La mort de Jean-Luc Godard, qui l’a illustrée dans toute son œuvre, est l’occasion de réfléchir aux problèmes qu’elle pose. En effet le cinéaste n’a cessé de dynamiter les codes traditionnels de la représentation filmique, en montrant son caractère totalement artificiel et gratuit. C’est évidemment très intelligent, irréfutable en un sens, mais aussi dangereux dans un autre.
Que toute narration par exemple soit gratuite, on en trouve déjà l’expression dans le début de Jacques le Fataliste de Diderot. Et la constatation en est incontestable. Mais on peut y perdre l’adhésion naïve à toute voix qui entreprend de raconter, la magie du « Il était une fois... » C’est comme si on coupait le courant nécessaire pour adhérer à tout récit, sans se préoccuper d’aller réparer les plombs. C’est le carrosse qui se retransforme en citrouille.
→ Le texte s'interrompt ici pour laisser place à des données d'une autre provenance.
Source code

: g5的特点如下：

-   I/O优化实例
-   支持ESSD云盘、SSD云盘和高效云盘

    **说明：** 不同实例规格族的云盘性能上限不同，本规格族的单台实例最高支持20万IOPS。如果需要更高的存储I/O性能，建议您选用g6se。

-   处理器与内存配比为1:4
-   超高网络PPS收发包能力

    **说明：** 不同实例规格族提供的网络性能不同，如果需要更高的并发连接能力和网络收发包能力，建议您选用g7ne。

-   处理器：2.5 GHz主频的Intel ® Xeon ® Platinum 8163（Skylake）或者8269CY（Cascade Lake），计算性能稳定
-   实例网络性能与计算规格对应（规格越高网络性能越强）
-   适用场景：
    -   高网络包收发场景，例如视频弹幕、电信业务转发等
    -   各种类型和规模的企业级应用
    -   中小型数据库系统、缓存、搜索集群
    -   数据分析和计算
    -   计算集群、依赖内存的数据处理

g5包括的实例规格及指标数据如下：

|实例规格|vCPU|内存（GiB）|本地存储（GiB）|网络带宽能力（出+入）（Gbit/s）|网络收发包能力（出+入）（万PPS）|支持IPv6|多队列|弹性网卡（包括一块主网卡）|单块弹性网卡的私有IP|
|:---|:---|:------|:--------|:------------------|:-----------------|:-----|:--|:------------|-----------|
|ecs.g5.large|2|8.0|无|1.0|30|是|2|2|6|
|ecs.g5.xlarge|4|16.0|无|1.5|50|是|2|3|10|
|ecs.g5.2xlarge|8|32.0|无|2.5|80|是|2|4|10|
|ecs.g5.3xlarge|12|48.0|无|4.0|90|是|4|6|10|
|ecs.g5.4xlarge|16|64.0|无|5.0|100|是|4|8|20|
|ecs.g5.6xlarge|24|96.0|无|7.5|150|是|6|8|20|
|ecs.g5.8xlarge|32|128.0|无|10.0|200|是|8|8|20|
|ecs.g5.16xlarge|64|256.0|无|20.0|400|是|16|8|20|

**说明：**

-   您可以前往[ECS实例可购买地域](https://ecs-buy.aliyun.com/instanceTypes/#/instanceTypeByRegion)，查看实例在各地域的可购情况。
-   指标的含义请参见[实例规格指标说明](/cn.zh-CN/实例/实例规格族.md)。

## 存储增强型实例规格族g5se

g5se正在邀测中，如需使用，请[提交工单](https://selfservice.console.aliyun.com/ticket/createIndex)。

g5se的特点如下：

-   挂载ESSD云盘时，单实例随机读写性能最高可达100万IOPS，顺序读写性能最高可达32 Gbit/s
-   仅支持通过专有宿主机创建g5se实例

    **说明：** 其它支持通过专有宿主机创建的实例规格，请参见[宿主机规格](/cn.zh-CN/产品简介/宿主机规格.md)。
Bien sûr, l’auteur en nous associant ainsi à son activité de création fait de nous à son tour des auteurs, de la même façon que Duchamp disait que le tableau est dans l’œil de celui qui le regarde. Mais veut-on toujours de cette association ? Est-on prêt par exemple à coopérer avec celui qui raconte, à passer, comme on l’a dit à propos du Nouveau Roman, du récit d’une aventure à l’aventure d’un récit ?
En général toute culture est faite de constructions symboliques auxquelles on donne crédit ou confiance, fiducia en latin. Et elle ne tient que par là. Construite initialement par évidence du cœur, elle se déconstruit ensuite par l’intelligence doutante, mais c’est au risque de s’y détruire. Ainsi Godard né dans un pays protestant, donc de tendance iconoclaste, n’a pas eu pour l’image l’adhésion spontanée que lui donnait par exemple Fellini, venant d’un monde catholique : peut-être a-t-il compensé cela par son amour de la musique....
On pourra parler chez lui d’une ironie distanciée, qui parfois se réduit à des blagues de potache. Mais pour citer encore Duchamp, que vaut-il mieux : peindre la Joconde ou lui dessiner des moustaches ? Les fulgurances de pensée, qui font penser chez Godard à celles qu’avait Malraux, ne suffisent pas à construire un vrai monde englobant comme il en existait aux époques de grande foi. Peut-on planer indestructible au-dessus des ruines ?
En somme, la déconstruction n’est pas toujours le dernier mot, et il y a dans certains cas une sagesse de la confiance : une intelligence en éloigne, et une autre y ramène.